While many of the closures have been reported in the local news, there’s been little attention in the national media to these closings. The Postal Service has not even produced a list of the closings. In Great Britain, where they have closed over 7,000 post offices over the past few years, there’s a phenomenon called “the secret closure programme” — closings that happen “quietly,” under the radar of the media. The same thing is happening here.
The cost savings from closing post offices is surprisingly small. The Postal Service says closing the 3,650 offices on the RAOI list would save $200 million a year — about 0.3% of its annual budget — and even that estimate may be inflated. As we’ve seen in the appeals on closings that communities have brought to the PRC, the amount of savings for closing an individual office is consistently inflated by the Postal Service, and several closing decisions have been questioned by the Commissioners for precisely that reason.
Now, closing 15,000 post offices might realize more significant savings, perhaps over a billion dollars a year. But at what cost, and at whose expense?

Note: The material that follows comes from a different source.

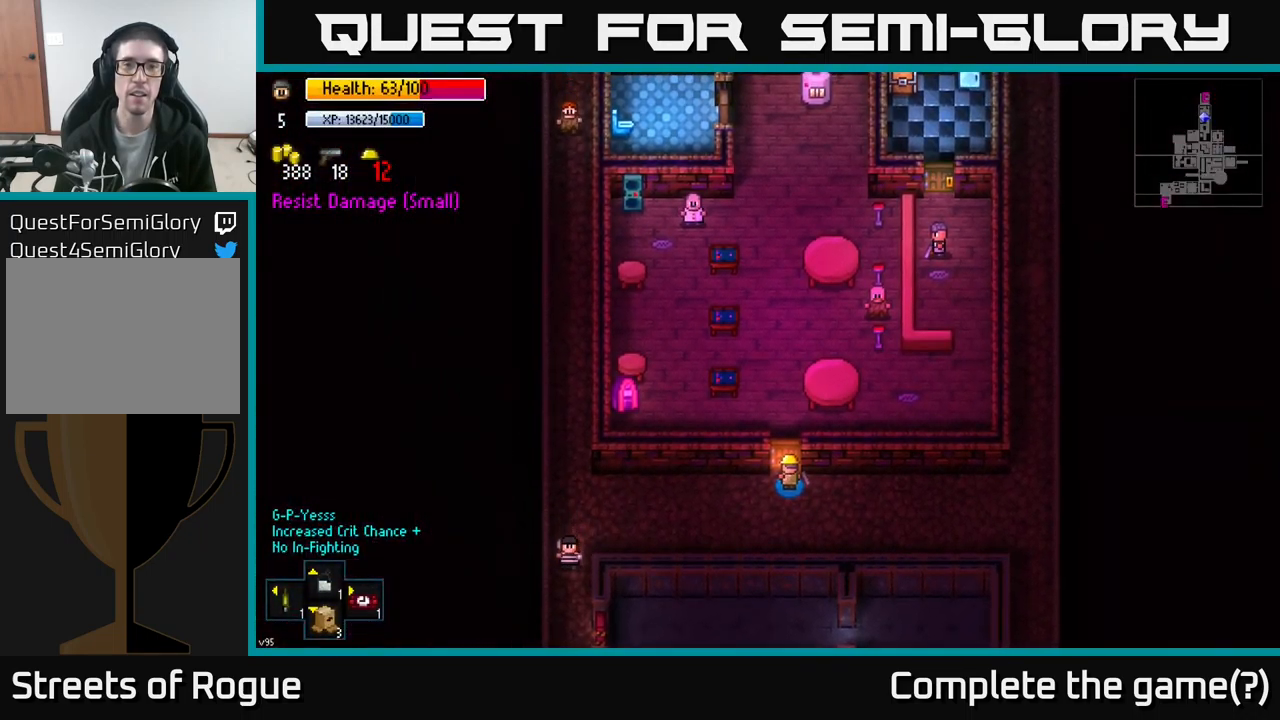
{"buttons": [], "left_stick": "center", "right_stick": "center", "events": [[167, "A", "down"], [250, "A", "up"]]}
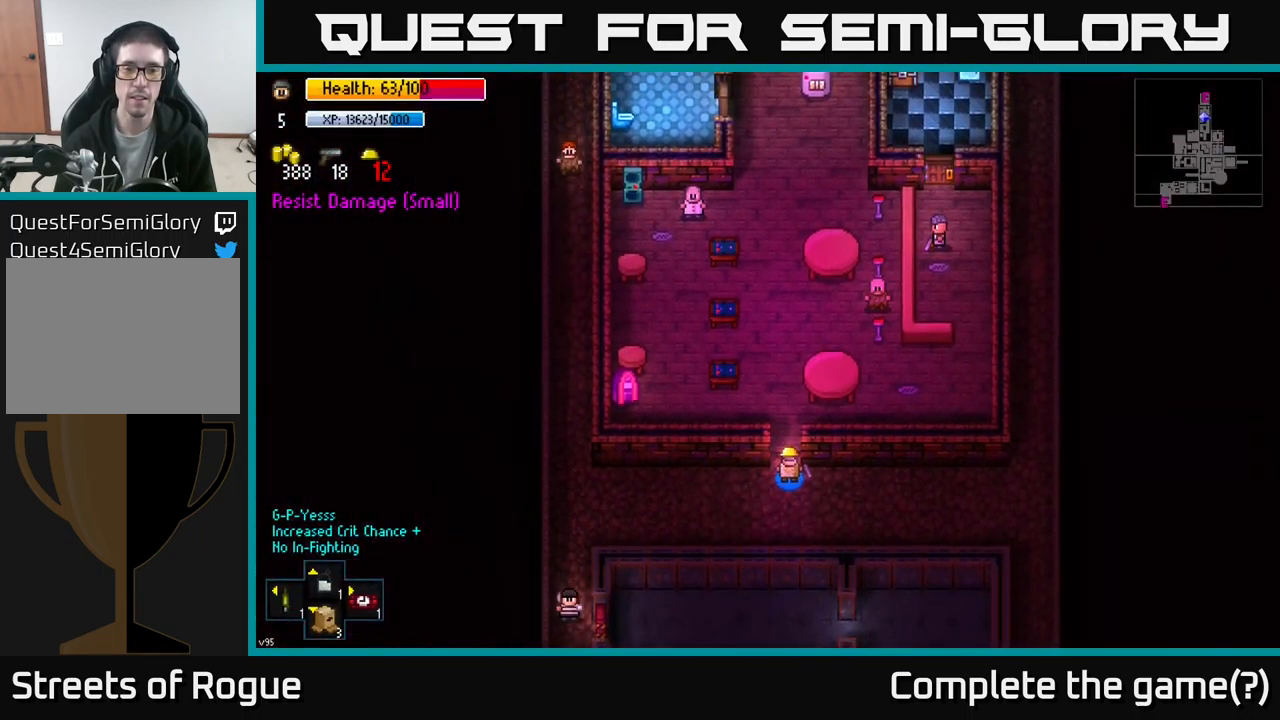
{"buttons": [], "left_stick": "center", "right_stick": "center", "events": [[17, "R1", "down"], [133, "R1", "up"], [217, "R1", "down"], [267, "R1", "up"]]}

Think about all the extra driving closing half our post offices would cause, all the fuel consumption, pollution, and gas money and extra time each person would need to spend on postal matters. Think about the harm to small businesses that go to the post office once or twice a day. Think about all the people who walk to the post office, like seniors or people who don’t have a car, who won’t be able to get to a post office at all. Think about the communities — small rural towns, inner-city neighborhoods, and suburbs too — that will lose an important social and economic hub. For many towns, the post office is a nexus of its identity — close the post office, take away the zip code, and the place isn’t a place anymore.
On the legislation
The Times editorial also refers to the House bill, legislation crafted by Tea Party congressmen Darrell Issa and Dennis Ross on behalf of the right-wing, anti-government, anti-union 1% in this country — people like the billionaire Koch brothers, who are large campaign contributors to Issa and Ross and whose Cato Institute has been cranking out studies advocating the privatization of the post office for years.